LEOMINSTER — Amid personal stories of struggle — and triumph — the message was clear: Mental illness touches all of society.
More than 300 health-care professionals gathered at the DoubleTree Hotel Thursday to further their mission to promote open discussion of mental-health issues.
“Things are changing, but so much more needs to be done to put mental health on the same playing field as physical health care,” said Dr. Anne Procyk, one of the guest experts who participated in the conference’s panel discussion.
People from varying fields and backgrounds attended, but all were in agreement when it came to the biggest issue facing those suffering from mental illness.

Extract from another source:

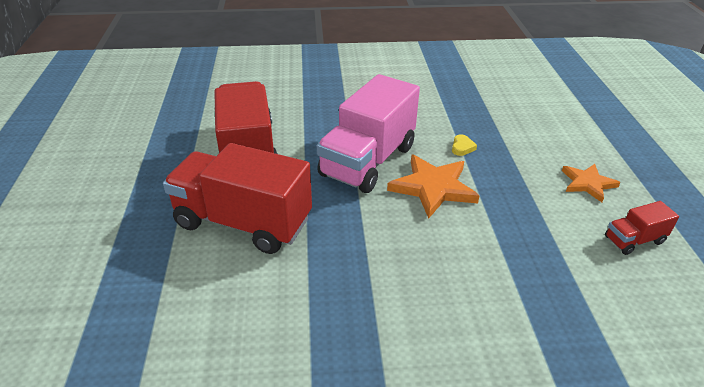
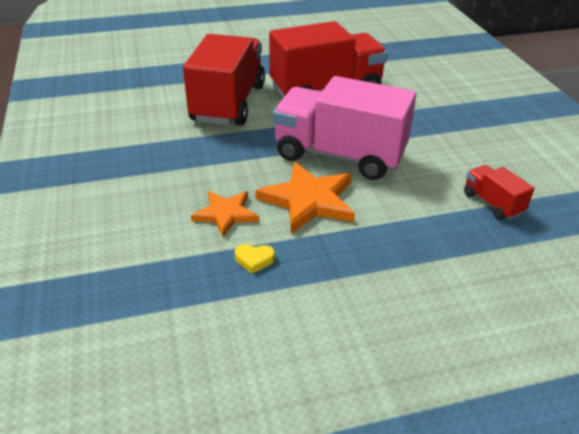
camera: 80 degrees right, 0 degrees up
(462, 147) = (399, 221): yellow heart -> yellow heart (254, 260)
(588, 183) = (367, 342): orange star -> orange star (226, 214)
(634, 240) = (251, 378): red truck -> red truck (492, 203)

“The goal is to educate people about mental health, to make them more aware and more sensitive,” said Melissa Manzi, a college counselor for conference sponsor Mount Wachusett Community College.
This was the third awareness conference sponsored by the college and it’s in collaboration with Heywood Hospital and the SHINE initiative. With more than 300 attendees each year. Manzi said they have reached the point where people had to be turned away because there wasn’t enough space left.
“We’re involved because we see our students having mental health issues affecting them. We look at it as a need for everyone to be educated,” said Manzi.
Among the featured guests were Procyk, a naturopathic physician researching the correlation between physical and mental health, Dr. Phoebe Moore, a clinical and adolescent psychologist specializing in youth anxiety orders, and Robert Bureau, a Rehabilitation Counseling Graduate Program faculty member from Assumption College who has been living with bipolar disorder since 1977.
“When I first started to share my diagnosis I was terrified,” said Bureau. “The pain of hiding it can just be overwhelming.”
Bureau was not the only guest expert who shared a story of struggle.
Cambridge-based musician Meg Hutchinson was there to speak of her nine year experience fighting bipolar disorder.
“Of the last 18 years, I’ve spent nine shadow-boxing with something I couldn’t understand,” she said.
Hutchinson described to the audience how she began slipping into a depression at 19 and how it remained prevalent and untreated for much of her life.
“I spent mornings trying to practice with my face to make it look right. I could smile, but I couldn’t get the light back in my eyes,” she said.
In addition to her story, Hutchinson performed two songs, one of which was based on Kevin Briggs, the California patrol officer who has prevented 200 suicide attempts on the Golden Gate Bridge.
Events like mental-health awareness conferences and other community outreach efforts have been some of the strongest forces in removing the stigma surrounding the issue, experts said.
In 2004 Fidelity Bank created the SHINE Initiative in an effort to promote awareness.
“For the past few years we’ve been working on establishing relationships with schools, universities and whoever else wishing to join in the conversation,” said SHINE Director Paul Richard. Richard also said that SHINE has begun focusing more on illness facing children and adolescents.
Though children are at risk, Richard pointed out that anyone can be affected, and therefore everyone should be informed.